Com o estudo dos Índices de Exclusão Social, foram encontrados números que repetem a já conhecida divisão do Brasil. Através de variáveis como: pobreza, emprego formal, desigualdade, alfabetização, escolaridade, concentração de jovens, privação de água tratada, privação de saneamento, privação de coleta de lixo, privação de educação e privação de renda; foi possível visualizar a realidade do território brasileiro, mostrando que seus piores resultados encontram-se concentrados na região Norte e Nordeste do país, somente o indicador de violência apresenta maior incidência nas outras regiões brasileiras, principalmente nas grandes cidades.

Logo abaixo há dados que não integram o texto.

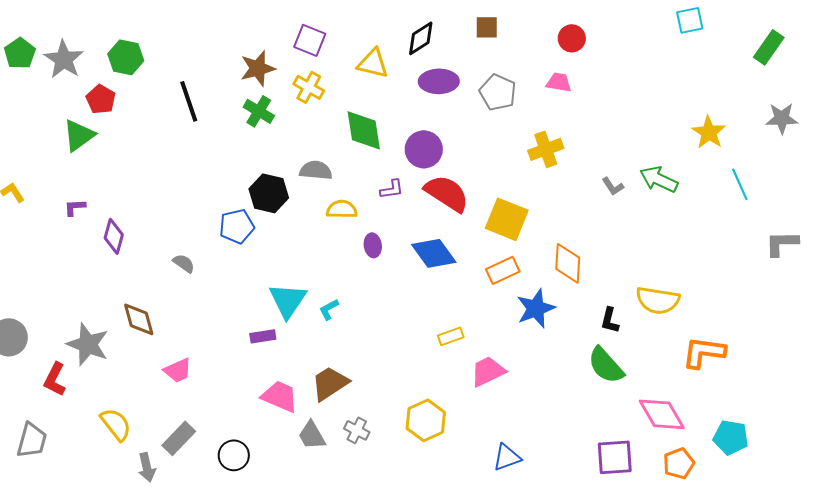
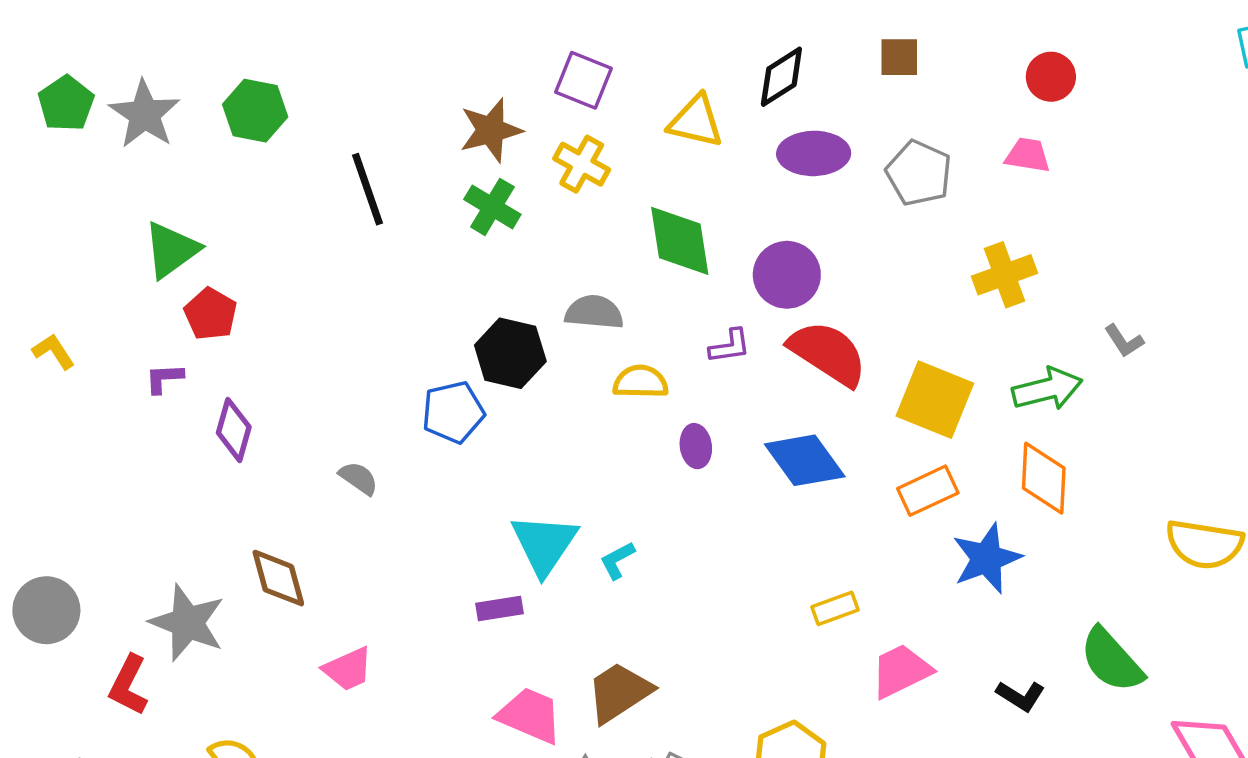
red pentagon: (101, 99) -> (211, 314), moved
green arrow: (659, 179) -> (1047, 389), moved, turned 141
black L-shape: (610, 320) -> (1021, 696), moved, turned -72

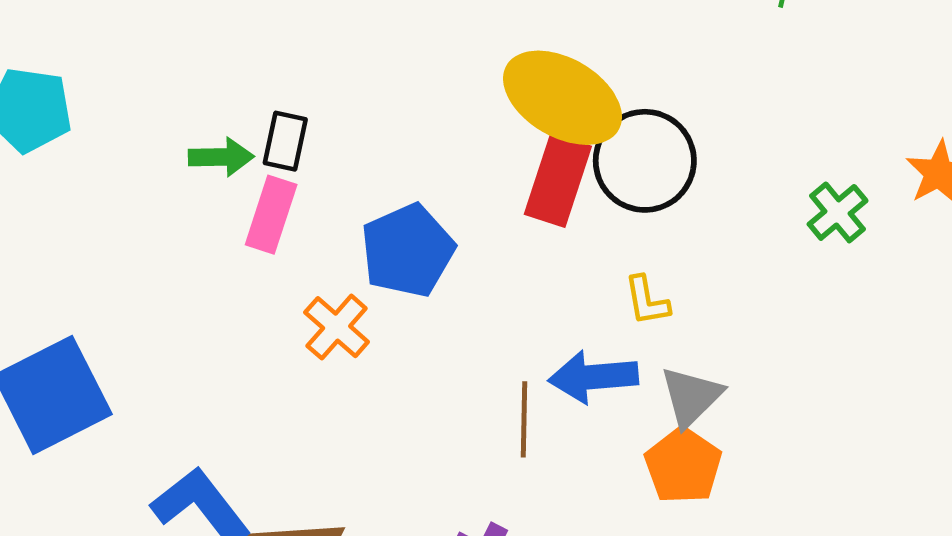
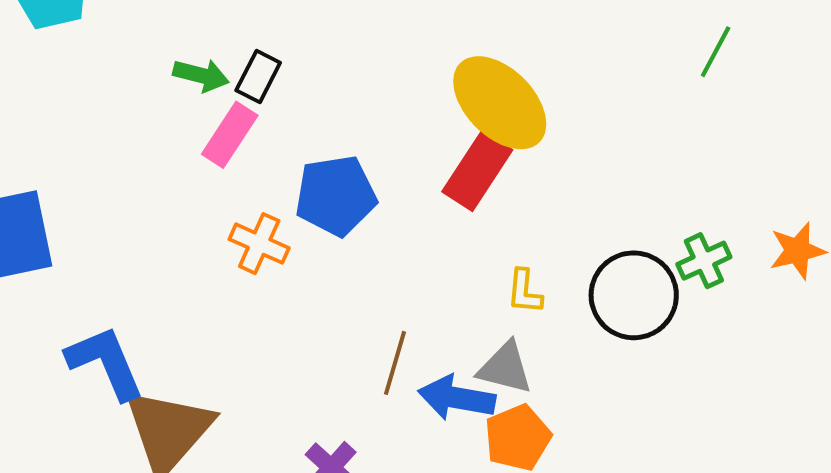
black circle: (645, 161) -> (634, 295), moved
orange cross: (337, 327) -> (259, 244), turned -32
blue arrow: (593, 377) -> (457, 398), moved
gray triangle: (691, 397) -> (505, 368), moved, turned 44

Os dados encontrados dão visibilidade de uma realidade de desigualdade, discriminação e racismo que, conforme Rezende e Tafner (2005), exigem respostas imediatas, reforçando a necessidade de adoção de medidas de valorização e promoção de igualdade nas ações públicas. No entanto, os problemas que emergem da realidade da exclusão social brasileira evidenciam a fraqueza das políticas sociais implementadas para a superação do quadro. Verifica-se a necessidade de grupos organizados da sociedade pressionarem as autoridades competentes no sentido de superação das desigualdades observadas.

O diagnóstico apresentado por vários autores seria a intervenção governamental para a correção da situação de exclusão social no Brasil, através de políticas específicas com foco em cada setor ou localidade. Políticas locais voltadas para as realidades e potencialidades de cada unidade, além de políticas de educação, saúde, saneamento, trabalho, ou seja, políticas sociais que, se bem implementadas, são tidas como o melhor remédio para se chegar a um Brasil mais humanitário e justo.

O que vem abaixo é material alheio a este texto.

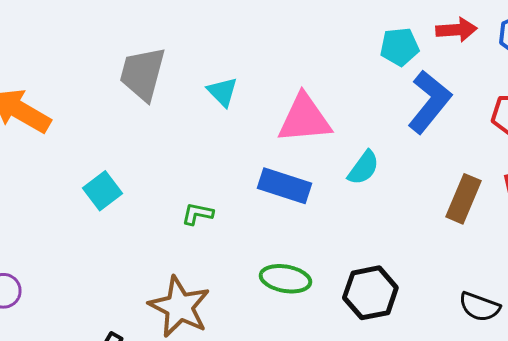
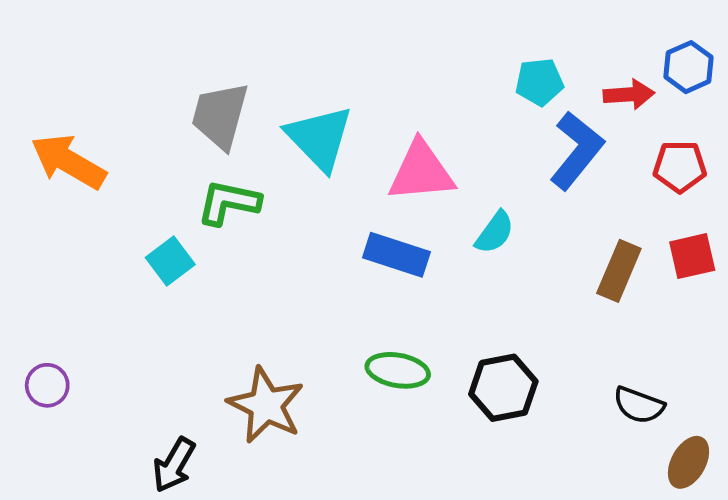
red arrow: (456, 30) -> (629, 94), moved
cyan triangle: (222, 92) -> (319, 138), size x1.8
green L-shape: (197, 214) -> (229, 203), moved, size x1.6

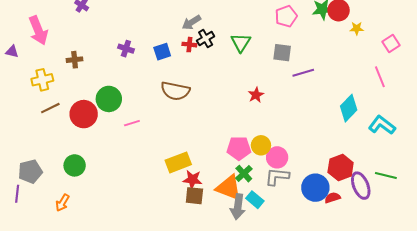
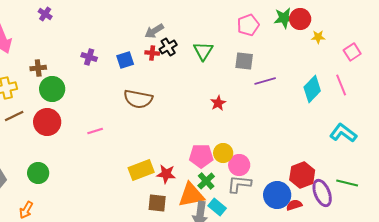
green circle: (109, 99) -> (52, 89), moved
cyan diamond: (349, 108) -> (312, 89), moved
red star: (192, 180) -> (166, 174), moved
orange triangle: (229, 188) -> (191, 195), turned -32

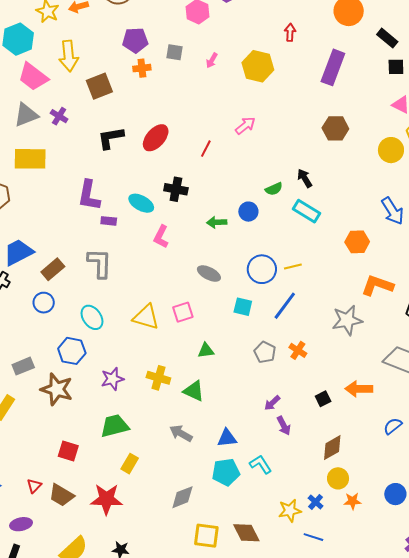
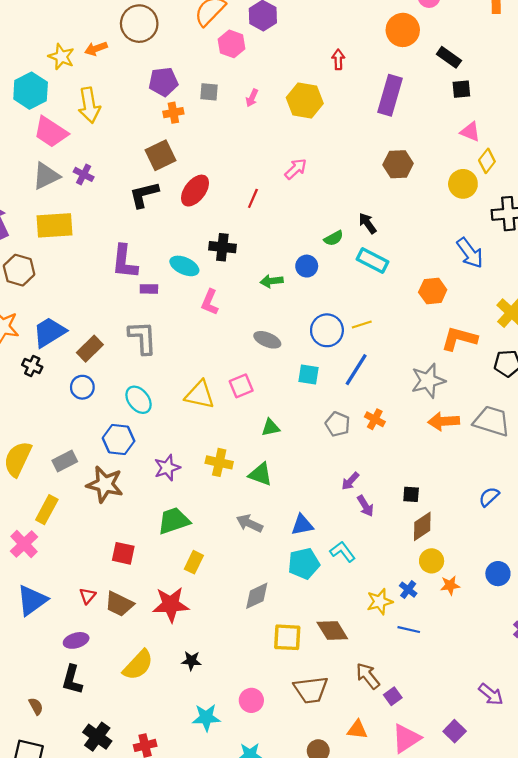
brown square: (99, 86) -> (161, 155), moved
orange arrow: (359, 389) -> (444, 421), moved
black square: (323, 399) -> (411, 494), moved, turned 35

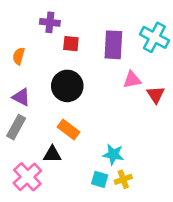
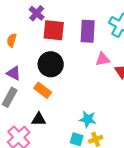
purple cross: (50, 22) -> (37, 13), turned 35
red square: (71, 44) -> (54, 30), size x1.6
orange rectangle: (68, 130) -> (43, 90), moved

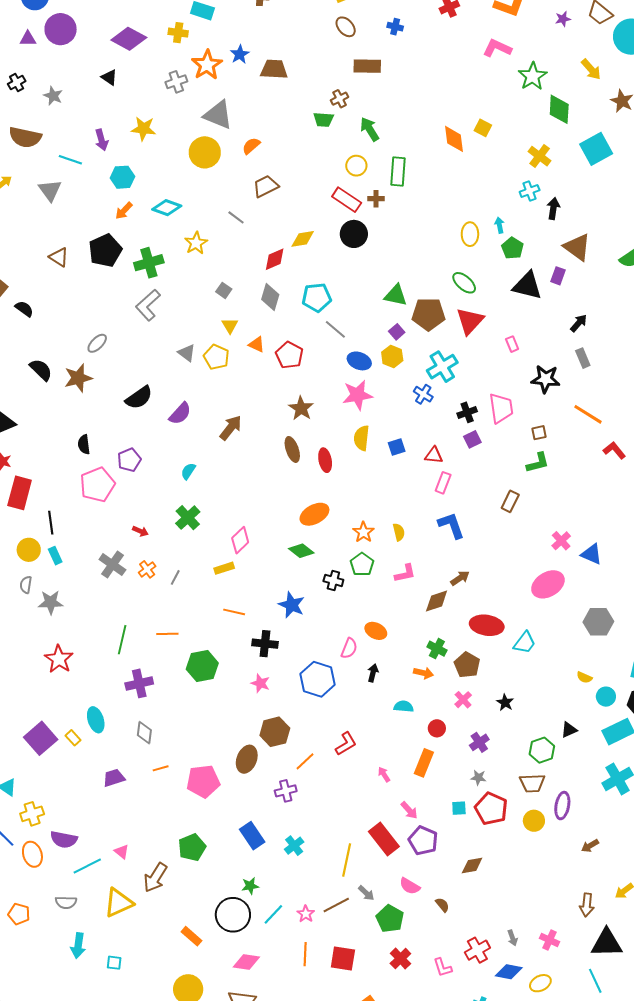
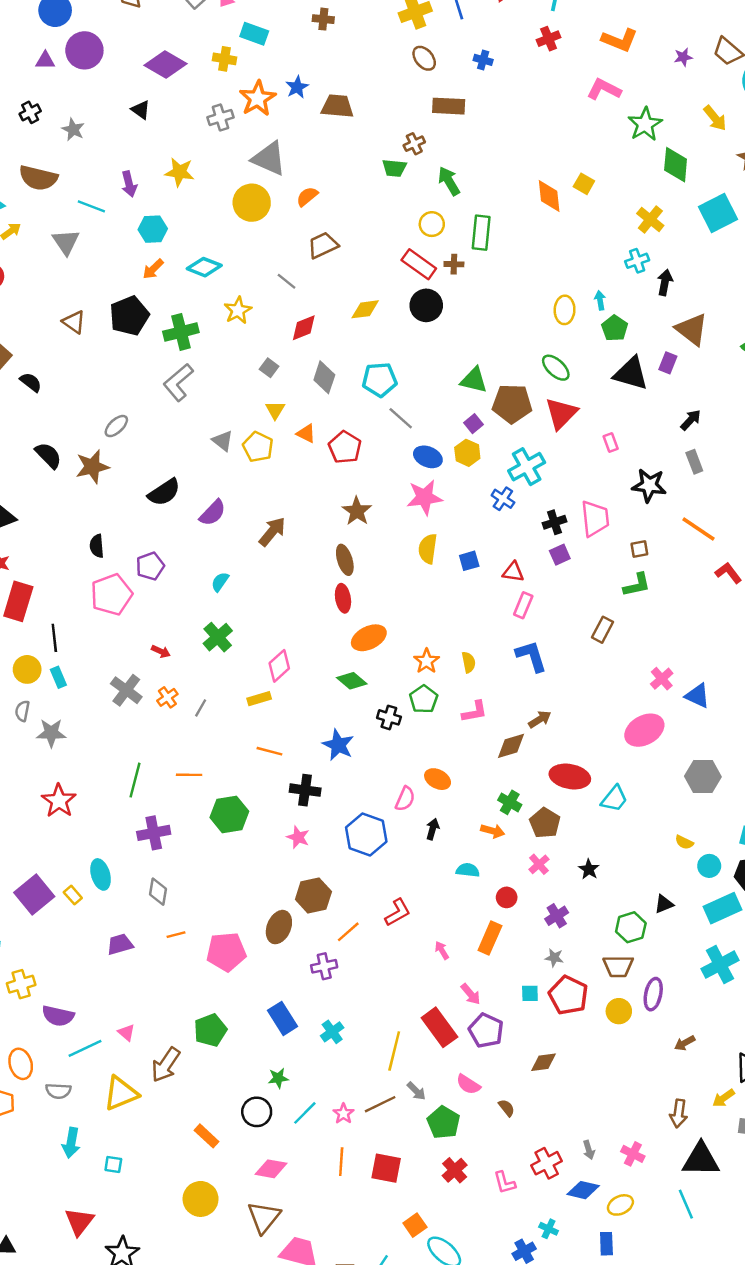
red diamond: (275, 259) -> (304, 328), moved
red ellipse: (325, 460) -> (343, 598), moved
orange ellipse: (32, 854) -> (21, 1064), moved
black circle: (233, 915) -> (257, 1112), size x0.7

Conforme assegura Rezende e Tafner (2005 p. 110), “O combate à exclusão social precisa combinar crescimento sustentado com um esforço redobrado de melhoria das políticas sociais. Sob essa perspectiva, a política educacional e a melhoria do acesso à infra-estrutura social devem assumir uma clara prioridade.” Não sendo de menor importância a adoção de políticas de fomento à produtividade do trabalho e apoio a produção familiar e micro empresarial.

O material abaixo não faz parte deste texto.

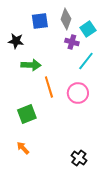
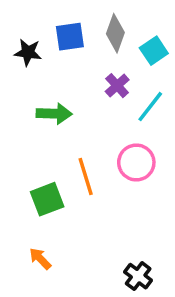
black star: (16, 41) -> (28, 52), moved
purple cross: (72, 42) -> (117, 86), moved, turned 32
orange line: (49, 87) -> (86, 176), moved

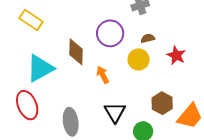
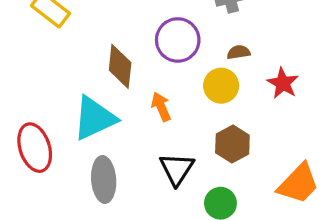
cyan triangle: (40, 68) -> (94, 118), moved
brown hexagon: (162, 103) -> (232, 144), moved

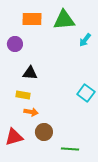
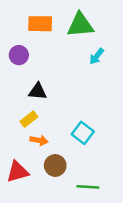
cyan arrow: (85, 40) -> (97, 56), moved
cyan square: (86, 93) -> (83, 133), moved
yellow rectangle: (23, 95) -> (29, 119), turned -48

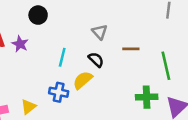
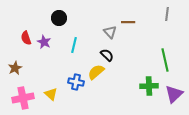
brown line: (131, 49) -> (128, 22), moved
cyan line: (62, 57) -> (74, 45), moved
yellow triangle: (28, 107) -> (51, 94), turned -40

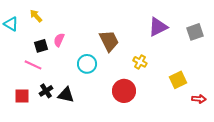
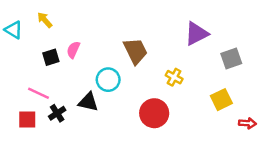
gray square: (195, 32) -> (231, 58), moved
pink line: (33, 65) -> (38, 93), moved
black triangle: (66, 95) -> (88, 102), moved

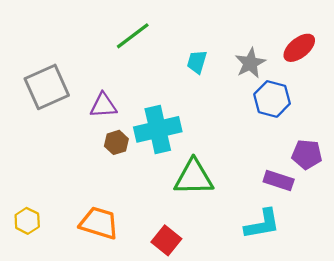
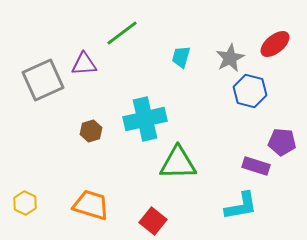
purple triangle: (103, 105) -> (84, 64), moved
brown hexagon: (116, 142) -> (91, 131), moved

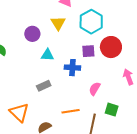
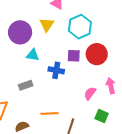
purple circle: (32, 34) -> (20, 32), size x1.5
pink semicircle: (95, 89) -> (90, 93), moved
green square: (112, 110) -> (102, 116), moved

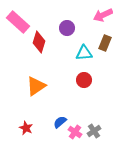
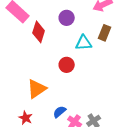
red circle: (84, 80) -> (67, 65), moved
orange triangle: (36, 86) -> (37, 89), moved

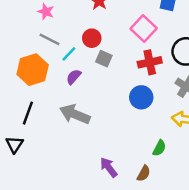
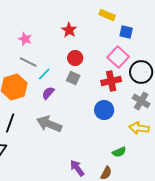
pink square: (144, 29) -> (118, 57), moved
red circle: (92, 38) -> (75, 58), moved
green semicircle: (159, 148) -> (119, 152), turned 40

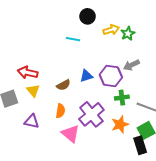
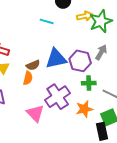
green star: (128, 34) -> (101, 21), size x1.6
gray arrow: (131, 65) -> (101, 52), turned 140
blue triangle: (86, 76) -> (56, 59), size x1.6
orange semicircle: (60, 111) -> (28, 78), moved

Sachs (2004) e Strhan (1992) também defenderam o estímulo às micro e pequenas empresas como alternativa para amenizar o quadro de pobreza e exclusão social observado. Conforme Sachs (2004), embora não seja suficiente para compensar as reduções do emprego em outras áreas, a tendência é o aumento do emprego na área de micro e pequenas empresas que já ocupa grande parte dos trabalhadores brasileiros.

Várias são as ações voltadas para o combate dos problemas como a exclusão social: Programa de Erradicação do Trabalho Infantil (PETI), Comunidade Ativa, Programa de Combate a Fome e a Desnutrição Infantil, Programa Nacional de Fortalecimento da Agricultura Familiar (PRONAF), Programas de Saúde da Família e de Agentes Comunitários de Saúde, Programa Nacional de Qualificação do Trabalhador (PLANFOR), Fundo de Manutenção e Desenvolvimento da Educação e Valorização do Magistério (FUNDEF), Programam de Micro Crédito (PROEGER) e Crédito Produtivo Popular, Programas de Renda Mínima, como o Bolsa Escola entre outros.

No entanto, conforme assegura Pochmann e Amorim (2007, p.75), alguns estudiosos mostraram que “as mudanças não ocorrem porque há resistências (...) é preciso enfrentar e eliminar as velhas práticas políticas através de ações sociais que resgatem a cidadania da população excluída, dando-lhe as condições para sua emancipação econômica”.

Finalmente, pode-se concluir que a exclusão social está ligada ao não-acesso aos bens, serviços e direitos básicos defendidos na Constituição Brasileira e garantidos a todos os cidadãos brasileiros.